Video: Money Marketing’s most-read stories of August 2023

August top 10 stories

The Consumer Duty should end active management

The Consumer Duty, which sets higher and clearer standards of consumer protection across financial services, should put an end to financial advisers putting their clients in active funds. This is because passive funds, which track a market index, have been shown to outperform active funds over the long term. Rockwealth head of client education Robin Powell said that it is becoming harder to make a case for active management, and that many financial advice firms are still advocating it despite the evidence.

Aegon UK takes on Nationwide’s financial planning service

Aegon UK has extended its strategic partnership with Nationwide Building Society to take on the building society’s existing financial planning service. The transfer is expected to be completed in early 2024, at which point the ongoing financial planning needs of around 90,000 customers will move to Aegon UK. Aegon UK will continue to be the Isa and general investment account provider of choice for all Nationwide customers.

State pension set to rise as wage growth hits 8.2%

The state pension is set to rise by £869 next April to £11,469, as average pay including bonuses hit 8.2%. The rise in average earnings between April to June 2023 could see the state pension increase by 2% higher than expected by the chancellor at the time of the Budget. The rate of increase will depend on the highest of three numbers: the rise in average earnings, the rate of CPI inflation and a floor of 2.5%. The rise in average earnings for the months May-July 2023 will be published in September 2023.

Hartley Pensioners will not be paid this year

Hartley Pensions clients are unlikely to be paid any money this year, according to its administrators UHY Hacker Young. This is due to a court application that aims to confirm the administrators have permission to impose wind up charges. The transfer out process is likely to commence from December 2023 onwards. The administrators are still working on the court application and expect it to be heard in November 2023.

Evelyn Partners completes succession deal

Evelyn Partners has announced the completion of a deal that will see the team from boutique wealth manager Millen Capital join its Liverpool office. The deal will see a total of five people move across from Millen Capital to Evelyn Partners, as part of its succession planning scheme for business owners. Evelyn Partners, which was created from the merger of Tilney and Smith & Williamson in 2020, has deep roots in Liverpool with the former company having been founded in Liverpool in 1836.

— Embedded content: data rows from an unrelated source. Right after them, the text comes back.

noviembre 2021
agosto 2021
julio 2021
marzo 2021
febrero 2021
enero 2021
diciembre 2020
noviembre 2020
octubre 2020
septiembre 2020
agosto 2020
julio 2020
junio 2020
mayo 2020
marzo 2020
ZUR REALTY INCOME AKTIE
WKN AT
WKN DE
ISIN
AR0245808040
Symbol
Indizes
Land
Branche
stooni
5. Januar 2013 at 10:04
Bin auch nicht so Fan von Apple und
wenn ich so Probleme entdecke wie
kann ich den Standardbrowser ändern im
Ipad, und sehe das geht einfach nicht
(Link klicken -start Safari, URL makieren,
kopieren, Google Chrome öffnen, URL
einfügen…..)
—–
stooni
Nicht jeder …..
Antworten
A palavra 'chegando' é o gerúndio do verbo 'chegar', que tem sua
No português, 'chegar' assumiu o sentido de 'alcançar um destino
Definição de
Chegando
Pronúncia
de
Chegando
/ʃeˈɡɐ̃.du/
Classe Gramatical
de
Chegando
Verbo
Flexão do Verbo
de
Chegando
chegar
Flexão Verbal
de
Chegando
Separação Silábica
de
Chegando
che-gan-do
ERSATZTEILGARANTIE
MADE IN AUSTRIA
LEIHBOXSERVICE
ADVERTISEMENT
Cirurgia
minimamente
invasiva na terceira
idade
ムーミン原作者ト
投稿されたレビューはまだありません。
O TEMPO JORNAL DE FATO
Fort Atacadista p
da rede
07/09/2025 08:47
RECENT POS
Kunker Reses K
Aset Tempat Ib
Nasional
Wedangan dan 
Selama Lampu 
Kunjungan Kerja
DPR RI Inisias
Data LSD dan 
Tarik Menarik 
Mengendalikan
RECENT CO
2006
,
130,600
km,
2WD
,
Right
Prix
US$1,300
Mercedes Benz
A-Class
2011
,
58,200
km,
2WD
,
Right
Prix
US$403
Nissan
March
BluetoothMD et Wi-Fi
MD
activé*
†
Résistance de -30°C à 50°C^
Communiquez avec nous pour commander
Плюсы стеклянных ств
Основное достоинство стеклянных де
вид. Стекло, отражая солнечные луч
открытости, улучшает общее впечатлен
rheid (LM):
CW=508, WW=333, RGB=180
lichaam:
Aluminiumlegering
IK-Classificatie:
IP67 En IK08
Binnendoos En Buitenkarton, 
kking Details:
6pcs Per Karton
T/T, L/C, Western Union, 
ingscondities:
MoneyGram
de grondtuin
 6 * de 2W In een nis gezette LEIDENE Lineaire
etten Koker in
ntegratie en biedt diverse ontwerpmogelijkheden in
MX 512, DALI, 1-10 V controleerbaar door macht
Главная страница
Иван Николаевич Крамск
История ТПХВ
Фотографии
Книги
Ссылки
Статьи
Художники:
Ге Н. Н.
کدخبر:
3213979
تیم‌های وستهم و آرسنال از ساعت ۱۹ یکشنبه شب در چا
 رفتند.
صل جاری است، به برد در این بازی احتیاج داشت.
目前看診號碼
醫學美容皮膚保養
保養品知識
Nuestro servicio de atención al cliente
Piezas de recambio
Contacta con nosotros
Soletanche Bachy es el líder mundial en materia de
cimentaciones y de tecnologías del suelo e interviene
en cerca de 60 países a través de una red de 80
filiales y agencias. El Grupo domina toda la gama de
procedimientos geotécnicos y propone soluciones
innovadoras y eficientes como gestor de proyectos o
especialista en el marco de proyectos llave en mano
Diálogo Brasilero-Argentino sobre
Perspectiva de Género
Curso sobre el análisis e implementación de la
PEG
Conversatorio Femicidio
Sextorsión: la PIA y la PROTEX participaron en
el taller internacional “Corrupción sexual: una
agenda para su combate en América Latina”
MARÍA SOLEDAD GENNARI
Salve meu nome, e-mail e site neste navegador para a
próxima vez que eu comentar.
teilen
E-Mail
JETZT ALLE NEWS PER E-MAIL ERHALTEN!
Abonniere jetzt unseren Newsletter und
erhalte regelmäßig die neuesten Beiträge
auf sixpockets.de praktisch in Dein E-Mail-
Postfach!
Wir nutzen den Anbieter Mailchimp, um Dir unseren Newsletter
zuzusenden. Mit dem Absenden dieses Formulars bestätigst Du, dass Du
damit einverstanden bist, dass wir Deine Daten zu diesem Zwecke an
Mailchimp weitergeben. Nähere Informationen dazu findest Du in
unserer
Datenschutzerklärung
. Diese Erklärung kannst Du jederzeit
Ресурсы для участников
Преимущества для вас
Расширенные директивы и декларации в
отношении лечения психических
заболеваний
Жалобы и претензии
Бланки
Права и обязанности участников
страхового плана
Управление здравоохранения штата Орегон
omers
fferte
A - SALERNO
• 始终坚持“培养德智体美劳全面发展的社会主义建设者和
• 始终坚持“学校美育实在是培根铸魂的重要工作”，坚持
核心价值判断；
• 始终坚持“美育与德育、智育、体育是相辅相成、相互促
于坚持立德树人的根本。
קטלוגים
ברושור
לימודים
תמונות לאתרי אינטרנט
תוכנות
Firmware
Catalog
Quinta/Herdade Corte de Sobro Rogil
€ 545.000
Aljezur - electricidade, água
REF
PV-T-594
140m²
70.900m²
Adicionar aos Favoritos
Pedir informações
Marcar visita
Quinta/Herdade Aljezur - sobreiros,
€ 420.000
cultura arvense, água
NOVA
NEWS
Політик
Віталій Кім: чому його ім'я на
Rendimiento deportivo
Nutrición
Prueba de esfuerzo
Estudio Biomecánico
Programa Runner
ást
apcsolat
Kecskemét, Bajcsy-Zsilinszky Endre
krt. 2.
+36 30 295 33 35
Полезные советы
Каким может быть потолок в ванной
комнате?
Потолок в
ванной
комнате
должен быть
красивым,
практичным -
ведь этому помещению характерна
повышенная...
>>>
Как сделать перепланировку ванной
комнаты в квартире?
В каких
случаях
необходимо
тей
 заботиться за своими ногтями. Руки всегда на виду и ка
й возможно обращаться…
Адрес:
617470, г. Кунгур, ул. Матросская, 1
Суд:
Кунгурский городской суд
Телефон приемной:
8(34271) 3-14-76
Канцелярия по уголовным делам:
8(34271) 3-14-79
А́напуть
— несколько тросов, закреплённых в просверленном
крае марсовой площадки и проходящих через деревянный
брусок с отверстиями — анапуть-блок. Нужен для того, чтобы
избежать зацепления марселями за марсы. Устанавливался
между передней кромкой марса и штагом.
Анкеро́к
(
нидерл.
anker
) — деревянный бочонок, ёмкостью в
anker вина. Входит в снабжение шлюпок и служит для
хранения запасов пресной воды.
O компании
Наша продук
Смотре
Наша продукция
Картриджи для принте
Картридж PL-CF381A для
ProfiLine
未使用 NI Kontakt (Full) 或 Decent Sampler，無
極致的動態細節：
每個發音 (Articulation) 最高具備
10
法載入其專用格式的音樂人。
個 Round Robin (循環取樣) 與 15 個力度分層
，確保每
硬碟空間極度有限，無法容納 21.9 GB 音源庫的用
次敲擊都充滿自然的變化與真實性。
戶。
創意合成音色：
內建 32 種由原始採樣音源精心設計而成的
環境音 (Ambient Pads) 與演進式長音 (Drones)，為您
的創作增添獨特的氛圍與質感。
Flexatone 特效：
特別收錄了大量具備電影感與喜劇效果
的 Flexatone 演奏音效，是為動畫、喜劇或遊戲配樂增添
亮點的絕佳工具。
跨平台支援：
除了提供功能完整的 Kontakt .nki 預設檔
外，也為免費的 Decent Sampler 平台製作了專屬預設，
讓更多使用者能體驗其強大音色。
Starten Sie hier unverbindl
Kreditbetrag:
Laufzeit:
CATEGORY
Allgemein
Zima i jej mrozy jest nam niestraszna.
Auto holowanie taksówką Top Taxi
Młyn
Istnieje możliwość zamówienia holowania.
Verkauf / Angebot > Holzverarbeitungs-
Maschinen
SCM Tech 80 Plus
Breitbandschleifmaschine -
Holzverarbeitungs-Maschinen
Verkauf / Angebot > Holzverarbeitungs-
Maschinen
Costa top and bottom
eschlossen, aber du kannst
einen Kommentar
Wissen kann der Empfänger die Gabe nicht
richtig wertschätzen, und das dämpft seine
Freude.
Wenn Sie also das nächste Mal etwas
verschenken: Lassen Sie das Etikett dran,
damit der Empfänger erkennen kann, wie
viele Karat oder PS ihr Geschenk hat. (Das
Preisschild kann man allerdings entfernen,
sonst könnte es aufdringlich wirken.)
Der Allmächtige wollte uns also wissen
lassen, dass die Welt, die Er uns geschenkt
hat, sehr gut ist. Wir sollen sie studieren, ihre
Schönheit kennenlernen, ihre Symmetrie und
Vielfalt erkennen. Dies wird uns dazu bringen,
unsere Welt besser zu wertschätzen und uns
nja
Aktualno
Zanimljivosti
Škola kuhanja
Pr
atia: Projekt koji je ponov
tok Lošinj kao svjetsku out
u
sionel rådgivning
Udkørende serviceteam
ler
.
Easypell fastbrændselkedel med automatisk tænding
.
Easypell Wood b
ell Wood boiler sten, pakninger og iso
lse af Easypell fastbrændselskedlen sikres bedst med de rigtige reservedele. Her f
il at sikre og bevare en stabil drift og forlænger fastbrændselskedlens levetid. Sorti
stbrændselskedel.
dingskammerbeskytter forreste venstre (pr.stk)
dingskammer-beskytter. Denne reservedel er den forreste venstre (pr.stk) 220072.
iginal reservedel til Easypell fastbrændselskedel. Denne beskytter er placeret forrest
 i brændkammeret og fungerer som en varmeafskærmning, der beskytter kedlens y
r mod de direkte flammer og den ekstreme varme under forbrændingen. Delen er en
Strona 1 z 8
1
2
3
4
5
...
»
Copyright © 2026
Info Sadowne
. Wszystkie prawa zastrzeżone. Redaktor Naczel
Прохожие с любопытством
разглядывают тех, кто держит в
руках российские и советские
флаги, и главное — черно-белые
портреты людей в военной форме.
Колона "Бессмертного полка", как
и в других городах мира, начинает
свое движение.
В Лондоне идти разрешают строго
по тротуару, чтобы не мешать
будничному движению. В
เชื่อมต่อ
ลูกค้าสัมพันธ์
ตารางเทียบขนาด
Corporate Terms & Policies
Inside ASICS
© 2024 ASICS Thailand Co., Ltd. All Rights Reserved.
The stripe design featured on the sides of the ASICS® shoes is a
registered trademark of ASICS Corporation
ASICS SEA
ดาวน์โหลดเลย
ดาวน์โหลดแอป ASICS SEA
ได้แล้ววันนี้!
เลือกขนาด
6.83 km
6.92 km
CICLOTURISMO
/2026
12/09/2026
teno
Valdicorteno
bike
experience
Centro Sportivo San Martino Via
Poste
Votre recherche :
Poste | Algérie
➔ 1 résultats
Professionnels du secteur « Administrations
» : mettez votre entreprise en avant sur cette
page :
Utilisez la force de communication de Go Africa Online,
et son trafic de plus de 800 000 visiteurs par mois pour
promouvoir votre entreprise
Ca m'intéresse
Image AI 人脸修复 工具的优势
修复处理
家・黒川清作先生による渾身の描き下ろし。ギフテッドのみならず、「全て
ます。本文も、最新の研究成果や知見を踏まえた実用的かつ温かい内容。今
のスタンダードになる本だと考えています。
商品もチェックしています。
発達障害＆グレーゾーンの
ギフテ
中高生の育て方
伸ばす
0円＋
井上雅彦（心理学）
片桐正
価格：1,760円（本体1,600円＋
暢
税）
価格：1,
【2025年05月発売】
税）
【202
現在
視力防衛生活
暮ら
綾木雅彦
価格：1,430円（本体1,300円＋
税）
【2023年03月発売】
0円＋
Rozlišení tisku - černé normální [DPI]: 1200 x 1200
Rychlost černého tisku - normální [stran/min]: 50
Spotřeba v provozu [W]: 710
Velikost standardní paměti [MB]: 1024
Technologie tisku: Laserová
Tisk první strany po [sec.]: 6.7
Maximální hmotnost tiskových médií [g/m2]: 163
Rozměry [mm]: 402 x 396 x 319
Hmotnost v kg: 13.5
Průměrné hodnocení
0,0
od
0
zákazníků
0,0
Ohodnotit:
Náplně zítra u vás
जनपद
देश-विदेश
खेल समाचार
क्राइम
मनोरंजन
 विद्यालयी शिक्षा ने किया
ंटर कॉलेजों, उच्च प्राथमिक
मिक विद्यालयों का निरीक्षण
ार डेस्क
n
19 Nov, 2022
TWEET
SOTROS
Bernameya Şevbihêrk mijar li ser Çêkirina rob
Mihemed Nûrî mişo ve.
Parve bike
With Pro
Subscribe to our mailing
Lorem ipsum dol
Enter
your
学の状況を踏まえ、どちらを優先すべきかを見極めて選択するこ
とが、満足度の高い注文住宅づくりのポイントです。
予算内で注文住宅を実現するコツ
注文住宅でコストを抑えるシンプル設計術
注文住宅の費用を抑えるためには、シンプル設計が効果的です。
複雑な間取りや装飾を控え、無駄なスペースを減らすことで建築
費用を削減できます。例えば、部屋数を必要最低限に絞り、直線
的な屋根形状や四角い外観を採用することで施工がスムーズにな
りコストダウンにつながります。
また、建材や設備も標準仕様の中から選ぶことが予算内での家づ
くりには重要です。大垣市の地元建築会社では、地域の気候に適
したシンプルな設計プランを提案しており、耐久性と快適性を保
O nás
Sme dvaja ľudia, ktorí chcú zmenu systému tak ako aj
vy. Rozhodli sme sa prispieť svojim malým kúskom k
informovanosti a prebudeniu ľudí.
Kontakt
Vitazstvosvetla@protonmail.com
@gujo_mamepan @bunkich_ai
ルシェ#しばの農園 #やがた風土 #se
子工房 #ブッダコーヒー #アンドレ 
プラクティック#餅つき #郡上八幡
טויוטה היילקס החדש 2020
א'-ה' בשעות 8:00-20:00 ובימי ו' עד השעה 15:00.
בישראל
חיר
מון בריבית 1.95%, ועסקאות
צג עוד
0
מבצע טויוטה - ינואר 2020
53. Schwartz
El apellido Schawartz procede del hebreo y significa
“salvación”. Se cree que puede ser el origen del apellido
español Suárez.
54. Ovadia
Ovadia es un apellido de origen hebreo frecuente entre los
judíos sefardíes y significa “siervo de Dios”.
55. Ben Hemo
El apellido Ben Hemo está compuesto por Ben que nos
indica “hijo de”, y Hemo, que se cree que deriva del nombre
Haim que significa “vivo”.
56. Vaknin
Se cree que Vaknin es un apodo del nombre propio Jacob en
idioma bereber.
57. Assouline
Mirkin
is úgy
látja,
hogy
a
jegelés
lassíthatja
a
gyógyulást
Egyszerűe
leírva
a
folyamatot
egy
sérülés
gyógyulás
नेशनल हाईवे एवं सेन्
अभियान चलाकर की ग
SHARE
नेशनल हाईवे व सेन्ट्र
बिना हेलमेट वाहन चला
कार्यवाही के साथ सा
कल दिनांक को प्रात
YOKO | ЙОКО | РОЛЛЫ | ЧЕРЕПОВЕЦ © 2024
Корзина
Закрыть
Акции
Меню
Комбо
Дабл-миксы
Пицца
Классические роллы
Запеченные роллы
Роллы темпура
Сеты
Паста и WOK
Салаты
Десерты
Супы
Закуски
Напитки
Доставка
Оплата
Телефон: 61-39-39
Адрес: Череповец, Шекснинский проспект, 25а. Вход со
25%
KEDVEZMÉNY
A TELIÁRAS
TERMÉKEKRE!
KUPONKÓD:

Monzo moves into pensions market

Monzo is on the hunt for a pensions product manager to join its newest savings and investment team. The digital bank is looking to launch a pensions product in the next few months, and the product manager will be responsible for leading the development and launch of the product. The ideal candidate will have experience in the pensions industry, and will be able to build a product that is both user-friendly and meets the needs of Monzo’s customers.

Abrdn’s advice arm sees £600m in outflows

Abrdn’s financial advice business has reported net outflows of £600m due to tough “market conditions” and changed customer habits from the cost of living. The outflows were partly due to the short-term impact in H1 2023 from the “technology upgrade” of its Adviser Experience Programme in February.

Quilter edges ahead with platform assets

Quilter has edged ahead of Abrdn to become the largest advised platform in terms of assets under administration (AUA) over the past quarter. Quilter had £69.4bn AUA for the period ended 30 June, whereas Abrdn’s figure stood at £69.3bn. Quilter’s platform upgrade is believed to have helped with its performance.

FCA delays simplified advice plans

The Financial Conduct Authority (FCA) has delayed plans to create a new “core advice” regime amid a lack of support. The FCA had proposed to introduce simplified advice for investing into mainstream products, specifically within stocks and shares Isas, but this did not receive backing from the industry. The FCA will now look at simplified advice in the context of a wider review about where the advice vs guidance boundary should lie.

Govt sets out plans to ban all cold calls for financial products

The government has launched a consultation to ban cold calls for all financial products in a fresh crackdown on scam calls. The consultation, which runs until 23 September, will look at banning cold calls for products such as pensions, insurance, mortgages, investments, and credit. The government says that cold calling is a “major source” of fraud, and that the ban would help to protect consumers.